Mas podem estar certos que nenhum yogue antigo leu escreveu em latim, nem tentou ser psicanalista: o equívoco é recente e ocidental!!! E muitos "mestres" espiritualistas e líderes religiosos usam o tempo como uma espécie de "diabo cristão", ou seja, um amontoado indefinido por conveniência, onde reunem TUDO que querem que seja pecado, incluindo todos que os questionarem, quem usar a mente para pensar, os dissidentes, o que não endosse seus dogmas, todas as práticas que eles proibiram, todos desejos que queriam ver exterminados, todo "pecado". Tudo isso, para estes "condutores" paranóicos, virou sinônimo de "EGO". É exatamente a idéia do "DIABO" cristão medieval.
EGO, o verdadeiro, precisa ser TRANSCENDIDO, e não negado ou "Morto". Transcender implica em INCLUIR. Você tem ego, tem continuidade, vive aqui, tem desejos e prazeres sim; mas você usa tudo isso, ao invés de ser usado por ele. Você não abre mão da sua capacidade de decisão, ao contrário: você a mantém, consciente, e até a ELEVA para uma visão maior, a de fora, a do Self, do Eu Maior. Do "divino" integrado, se preferir. A esse processo, de manter o ego mas deslocar a sede da consciência dele para o Self, é que JUng chamou de individuação.
Se sobrarem dúvidas no conceito original de EGO (que não é o dos hindus), nada como ler a definição original. Mas isso na internet parece pejorativo ou ofensa, rs, pois com embasamento, acaba a diversão.

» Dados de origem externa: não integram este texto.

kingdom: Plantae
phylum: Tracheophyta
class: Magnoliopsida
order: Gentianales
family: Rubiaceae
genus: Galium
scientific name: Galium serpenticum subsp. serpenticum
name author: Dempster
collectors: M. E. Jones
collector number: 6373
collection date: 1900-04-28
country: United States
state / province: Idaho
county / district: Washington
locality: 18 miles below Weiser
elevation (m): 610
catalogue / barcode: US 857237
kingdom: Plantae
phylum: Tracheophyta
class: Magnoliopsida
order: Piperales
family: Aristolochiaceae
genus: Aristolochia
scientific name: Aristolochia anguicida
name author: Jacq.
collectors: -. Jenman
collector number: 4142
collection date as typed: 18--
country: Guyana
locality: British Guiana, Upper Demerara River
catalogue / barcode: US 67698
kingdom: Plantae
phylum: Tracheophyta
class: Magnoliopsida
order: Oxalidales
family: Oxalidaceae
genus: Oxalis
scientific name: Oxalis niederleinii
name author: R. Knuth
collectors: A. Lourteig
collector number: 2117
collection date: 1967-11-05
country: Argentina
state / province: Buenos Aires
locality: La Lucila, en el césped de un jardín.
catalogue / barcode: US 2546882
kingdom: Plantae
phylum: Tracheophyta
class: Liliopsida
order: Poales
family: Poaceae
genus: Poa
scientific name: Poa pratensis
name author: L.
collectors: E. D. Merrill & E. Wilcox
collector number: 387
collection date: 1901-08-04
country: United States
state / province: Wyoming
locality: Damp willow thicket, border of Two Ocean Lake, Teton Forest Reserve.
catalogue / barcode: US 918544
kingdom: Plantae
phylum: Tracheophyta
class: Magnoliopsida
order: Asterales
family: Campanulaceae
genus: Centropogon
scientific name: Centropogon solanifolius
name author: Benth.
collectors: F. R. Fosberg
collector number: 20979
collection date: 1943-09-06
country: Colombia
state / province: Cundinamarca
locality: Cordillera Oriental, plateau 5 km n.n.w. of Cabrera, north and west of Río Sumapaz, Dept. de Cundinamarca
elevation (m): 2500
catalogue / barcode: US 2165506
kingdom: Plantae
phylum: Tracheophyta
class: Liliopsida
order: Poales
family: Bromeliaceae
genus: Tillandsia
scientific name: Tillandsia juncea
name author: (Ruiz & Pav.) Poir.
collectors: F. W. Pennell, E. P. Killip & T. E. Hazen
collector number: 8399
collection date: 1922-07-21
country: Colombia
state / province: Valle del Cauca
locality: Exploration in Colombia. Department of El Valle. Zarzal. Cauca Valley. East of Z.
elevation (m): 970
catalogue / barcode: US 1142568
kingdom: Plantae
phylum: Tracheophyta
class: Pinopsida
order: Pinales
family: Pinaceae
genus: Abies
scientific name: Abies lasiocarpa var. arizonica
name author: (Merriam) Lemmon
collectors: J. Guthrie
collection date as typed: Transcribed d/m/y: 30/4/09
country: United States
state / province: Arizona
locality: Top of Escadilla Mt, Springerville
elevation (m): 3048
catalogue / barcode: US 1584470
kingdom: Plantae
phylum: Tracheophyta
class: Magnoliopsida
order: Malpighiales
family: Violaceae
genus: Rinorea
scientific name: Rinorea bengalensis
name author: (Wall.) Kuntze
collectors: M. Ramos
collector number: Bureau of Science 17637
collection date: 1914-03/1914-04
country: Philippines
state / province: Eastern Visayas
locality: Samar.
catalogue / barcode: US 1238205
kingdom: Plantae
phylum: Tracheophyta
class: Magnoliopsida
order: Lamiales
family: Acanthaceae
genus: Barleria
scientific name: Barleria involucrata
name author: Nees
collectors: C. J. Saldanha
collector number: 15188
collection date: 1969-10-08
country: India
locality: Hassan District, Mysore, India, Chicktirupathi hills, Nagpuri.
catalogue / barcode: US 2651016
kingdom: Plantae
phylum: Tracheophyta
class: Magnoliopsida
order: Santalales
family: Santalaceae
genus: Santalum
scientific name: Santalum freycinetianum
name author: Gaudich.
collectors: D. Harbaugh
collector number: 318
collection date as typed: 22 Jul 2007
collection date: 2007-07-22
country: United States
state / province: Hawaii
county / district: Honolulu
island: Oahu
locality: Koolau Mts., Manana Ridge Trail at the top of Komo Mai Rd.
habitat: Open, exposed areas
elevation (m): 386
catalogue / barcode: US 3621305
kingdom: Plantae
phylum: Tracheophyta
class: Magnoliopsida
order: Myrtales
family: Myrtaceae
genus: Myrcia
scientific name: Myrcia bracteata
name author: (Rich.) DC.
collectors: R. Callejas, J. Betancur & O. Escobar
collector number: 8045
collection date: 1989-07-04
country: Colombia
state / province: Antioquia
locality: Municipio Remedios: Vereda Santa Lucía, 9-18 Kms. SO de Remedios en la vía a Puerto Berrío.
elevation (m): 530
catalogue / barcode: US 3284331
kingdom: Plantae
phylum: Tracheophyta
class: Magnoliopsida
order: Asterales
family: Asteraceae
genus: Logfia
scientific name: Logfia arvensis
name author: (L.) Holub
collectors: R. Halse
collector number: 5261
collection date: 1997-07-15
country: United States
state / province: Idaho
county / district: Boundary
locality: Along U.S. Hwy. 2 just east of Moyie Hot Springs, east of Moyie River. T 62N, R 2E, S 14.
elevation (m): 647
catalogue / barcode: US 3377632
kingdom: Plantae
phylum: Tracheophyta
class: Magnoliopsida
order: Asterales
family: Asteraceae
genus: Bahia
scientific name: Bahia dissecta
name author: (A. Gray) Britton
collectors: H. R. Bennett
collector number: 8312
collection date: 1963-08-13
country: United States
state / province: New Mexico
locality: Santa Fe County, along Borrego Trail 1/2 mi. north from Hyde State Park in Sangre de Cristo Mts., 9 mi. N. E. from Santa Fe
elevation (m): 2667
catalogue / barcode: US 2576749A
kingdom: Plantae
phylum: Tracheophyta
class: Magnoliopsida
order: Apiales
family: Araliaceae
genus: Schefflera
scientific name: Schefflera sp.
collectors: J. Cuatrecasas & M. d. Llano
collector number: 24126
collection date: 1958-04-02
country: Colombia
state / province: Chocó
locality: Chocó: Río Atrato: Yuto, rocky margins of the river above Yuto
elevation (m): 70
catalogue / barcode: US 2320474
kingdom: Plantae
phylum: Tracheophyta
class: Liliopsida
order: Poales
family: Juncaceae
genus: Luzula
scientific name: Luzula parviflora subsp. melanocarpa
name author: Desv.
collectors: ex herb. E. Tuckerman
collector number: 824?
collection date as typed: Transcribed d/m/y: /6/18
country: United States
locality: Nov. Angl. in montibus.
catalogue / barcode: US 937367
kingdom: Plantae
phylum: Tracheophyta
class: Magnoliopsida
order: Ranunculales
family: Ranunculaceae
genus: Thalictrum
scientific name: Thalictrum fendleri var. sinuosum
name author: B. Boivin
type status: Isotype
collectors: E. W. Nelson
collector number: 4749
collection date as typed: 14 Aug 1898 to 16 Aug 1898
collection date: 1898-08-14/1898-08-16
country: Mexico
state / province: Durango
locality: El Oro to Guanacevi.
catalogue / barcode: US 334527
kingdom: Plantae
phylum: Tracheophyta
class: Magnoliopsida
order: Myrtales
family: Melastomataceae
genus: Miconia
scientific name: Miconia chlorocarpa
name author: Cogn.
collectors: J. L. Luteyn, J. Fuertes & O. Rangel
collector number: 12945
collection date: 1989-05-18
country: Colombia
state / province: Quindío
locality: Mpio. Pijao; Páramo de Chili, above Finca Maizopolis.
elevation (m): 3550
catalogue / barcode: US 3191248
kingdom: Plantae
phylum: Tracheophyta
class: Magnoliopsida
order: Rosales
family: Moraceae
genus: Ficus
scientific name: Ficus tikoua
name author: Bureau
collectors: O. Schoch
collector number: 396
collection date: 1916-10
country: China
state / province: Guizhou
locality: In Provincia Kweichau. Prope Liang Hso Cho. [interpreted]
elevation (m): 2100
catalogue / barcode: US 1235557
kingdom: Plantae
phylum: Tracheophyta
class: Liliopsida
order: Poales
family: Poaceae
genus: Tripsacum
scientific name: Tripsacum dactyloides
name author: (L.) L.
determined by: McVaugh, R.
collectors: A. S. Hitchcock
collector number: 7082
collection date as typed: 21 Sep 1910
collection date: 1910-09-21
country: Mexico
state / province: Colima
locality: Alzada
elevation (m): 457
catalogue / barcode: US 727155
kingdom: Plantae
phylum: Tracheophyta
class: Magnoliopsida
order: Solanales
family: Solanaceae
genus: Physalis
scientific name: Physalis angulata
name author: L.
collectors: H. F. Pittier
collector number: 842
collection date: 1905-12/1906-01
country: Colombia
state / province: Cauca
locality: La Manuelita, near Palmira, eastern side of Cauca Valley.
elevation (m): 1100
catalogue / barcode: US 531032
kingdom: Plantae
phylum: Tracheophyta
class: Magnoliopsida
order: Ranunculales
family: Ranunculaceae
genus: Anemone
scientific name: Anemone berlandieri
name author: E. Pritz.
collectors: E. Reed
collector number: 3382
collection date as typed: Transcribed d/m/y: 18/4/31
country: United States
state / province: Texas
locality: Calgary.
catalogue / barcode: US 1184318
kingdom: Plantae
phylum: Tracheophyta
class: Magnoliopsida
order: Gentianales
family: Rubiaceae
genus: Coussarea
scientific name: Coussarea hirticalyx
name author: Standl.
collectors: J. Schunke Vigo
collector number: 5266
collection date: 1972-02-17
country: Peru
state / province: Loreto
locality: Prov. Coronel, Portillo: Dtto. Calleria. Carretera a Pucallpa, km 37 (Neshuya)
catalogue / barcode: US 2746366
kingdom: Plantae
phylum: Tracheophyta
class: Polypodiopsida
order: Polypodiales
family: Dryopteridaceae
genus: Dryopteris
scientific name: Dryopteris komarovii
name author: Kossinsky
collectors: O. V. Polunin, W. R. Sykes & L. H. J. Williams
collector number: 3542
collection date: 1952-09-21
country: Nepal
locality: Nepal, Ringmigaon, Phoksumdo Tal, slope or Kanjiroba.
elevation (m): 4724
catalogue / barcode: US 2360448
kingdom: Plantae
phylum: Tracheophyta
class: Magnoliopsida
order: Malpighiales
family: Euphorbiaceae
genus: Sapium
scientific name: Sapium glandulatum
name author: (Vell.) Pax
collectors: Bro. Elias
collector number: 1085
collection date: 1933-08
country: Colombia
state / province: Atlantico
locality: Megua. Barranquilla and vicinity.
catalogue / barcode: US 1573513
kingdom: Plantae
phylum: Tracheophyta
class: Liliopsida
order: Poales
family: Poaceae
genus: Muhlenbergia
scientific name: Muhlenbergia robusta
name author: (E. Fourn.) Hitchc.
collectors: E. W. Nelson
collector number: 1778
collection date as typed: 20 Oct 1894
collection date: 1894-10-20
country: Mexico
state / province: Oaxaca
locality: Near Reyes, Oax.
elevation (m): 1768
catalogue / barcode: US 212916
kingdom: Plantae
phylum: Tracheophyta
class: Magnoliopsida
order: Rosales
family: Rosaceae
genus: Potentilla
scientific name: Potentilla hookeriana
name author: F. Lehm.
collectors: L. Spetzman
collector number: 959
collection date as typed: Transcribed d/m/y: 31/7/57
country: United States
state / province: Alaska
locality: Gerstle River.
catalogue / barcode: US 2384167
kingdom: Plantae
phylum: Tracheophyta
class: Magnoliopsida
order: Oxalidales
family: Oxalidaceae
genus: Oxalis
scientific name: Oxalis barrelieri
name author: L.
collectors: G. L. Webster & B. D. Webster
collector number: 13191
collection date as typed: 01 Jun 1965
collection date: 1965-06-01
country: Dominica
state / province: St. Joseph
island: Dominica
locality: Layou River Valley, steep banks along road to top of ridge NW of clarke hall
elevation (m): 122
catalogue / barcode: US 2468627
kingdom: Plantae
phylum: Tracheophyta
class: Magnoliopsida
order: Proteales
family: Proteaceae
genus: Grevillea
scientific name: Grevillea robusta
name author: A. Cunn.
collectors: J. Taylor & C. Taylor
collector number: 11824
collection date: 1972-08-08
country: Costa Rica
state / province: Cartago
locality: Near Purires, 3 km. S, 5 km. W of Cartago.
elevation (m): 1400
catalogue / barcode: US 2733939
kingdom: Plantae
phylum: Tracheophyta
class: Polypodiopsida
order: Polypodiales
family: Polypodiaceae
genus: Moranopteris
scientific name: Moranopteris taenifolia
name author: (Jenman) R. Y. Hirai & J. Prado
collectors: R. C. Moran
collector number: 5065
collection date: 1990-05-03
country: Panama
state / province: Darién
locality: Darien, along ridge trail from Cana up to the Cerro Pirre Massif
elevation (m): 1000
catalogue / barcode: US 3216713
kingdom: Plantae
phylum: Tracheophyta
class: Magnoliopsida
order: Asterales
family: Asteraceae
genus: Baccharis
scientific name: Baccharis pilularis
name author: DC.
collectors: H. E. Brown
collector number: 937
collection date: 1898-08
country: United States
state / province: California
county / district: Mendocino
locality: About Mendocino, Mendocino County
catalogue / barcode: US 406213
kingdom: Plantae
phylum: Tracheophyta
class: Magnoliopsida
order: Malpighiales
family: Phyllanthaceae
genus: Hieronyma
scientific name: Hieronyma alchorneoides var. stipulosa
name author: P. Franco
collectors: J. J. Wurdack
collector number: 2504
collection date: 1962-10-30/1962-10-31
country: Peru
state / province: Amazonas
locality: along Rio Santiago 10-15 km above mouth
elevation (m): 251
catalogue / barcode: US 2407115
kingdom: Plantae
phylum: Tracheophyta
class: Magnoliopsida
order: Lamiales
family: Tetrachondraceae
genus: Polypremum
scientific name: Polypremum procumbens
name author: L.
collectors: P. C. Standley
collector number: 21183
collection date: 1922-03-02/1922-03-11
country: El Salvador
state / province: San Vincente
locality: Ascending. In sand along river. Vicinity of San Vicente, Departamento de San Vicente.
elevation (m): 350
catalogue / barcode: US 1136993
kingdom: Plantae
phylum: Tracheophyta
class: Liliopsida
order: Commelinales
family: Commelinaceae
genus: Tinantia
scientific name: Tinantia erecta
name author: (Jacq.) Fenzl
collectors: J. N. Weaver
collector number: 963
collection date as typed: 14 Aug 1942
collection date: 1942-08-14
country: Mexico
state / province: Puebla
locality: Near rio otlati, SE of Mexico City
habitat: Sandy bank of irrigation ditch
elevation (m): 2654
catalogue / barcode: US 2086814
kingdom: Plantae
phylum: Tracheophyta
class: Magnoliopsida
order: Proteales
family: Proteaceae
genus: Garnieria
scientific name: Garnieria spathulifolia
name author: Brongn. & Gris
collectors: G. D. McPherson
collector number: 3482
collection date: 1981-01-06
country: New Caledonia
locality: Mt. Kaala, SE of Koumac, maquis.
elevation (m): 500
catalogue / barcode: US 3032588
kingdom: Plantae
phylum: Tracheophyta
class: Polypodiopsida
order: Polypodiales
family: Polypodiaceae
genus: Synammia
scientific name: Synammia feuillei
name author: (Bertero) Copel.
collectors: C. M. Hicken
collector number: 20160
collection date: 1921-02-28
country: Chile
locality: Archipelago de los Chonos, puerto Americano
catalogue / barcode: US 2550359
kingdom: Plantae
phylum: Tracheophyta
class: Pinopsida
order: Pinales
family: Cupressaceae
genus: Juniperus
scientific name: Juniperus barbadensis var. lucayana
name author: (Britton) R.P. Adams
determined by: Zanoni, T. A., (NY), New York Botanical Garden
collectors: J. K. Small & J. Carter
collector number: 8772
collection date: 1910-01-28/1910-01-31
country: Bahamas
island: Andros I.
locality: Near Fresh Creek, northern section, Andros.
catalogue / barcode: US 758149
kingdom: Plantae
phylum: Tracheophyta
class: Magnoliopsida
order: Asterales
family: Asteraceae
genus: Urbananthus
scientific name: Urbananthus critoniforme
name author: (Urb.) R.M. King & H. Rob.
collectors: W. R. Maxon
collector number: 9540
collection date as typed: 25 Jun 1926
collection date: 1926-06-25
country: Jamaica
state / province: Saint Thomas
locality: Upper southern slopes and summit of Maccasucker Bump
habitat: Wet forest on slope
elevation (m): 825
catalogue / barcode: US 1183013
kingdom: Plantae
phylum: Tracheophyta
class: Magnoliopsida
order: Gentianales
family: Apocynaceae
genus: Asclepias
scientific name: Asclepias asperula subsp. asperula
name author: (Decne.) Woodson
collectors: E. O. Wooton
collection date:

Para a definição ORIGINAL do conceito de EGO:
O EGO, O ID E OUTROS TRABALHOS
http://livros.voadores.com.br/freud/freud19
OBS: Já Jung (que conhecia bem a filosofia oriental) em geral prefere falar de "EU", "SELF" (um eu maior, em contato com o coletivo e/ou divino) e "PERSONA" (máscaras que muitas vezes confudimos com o eu), dependendo do caso. Sábia decisão, senão a confusão com "EGO" seria maior ainda.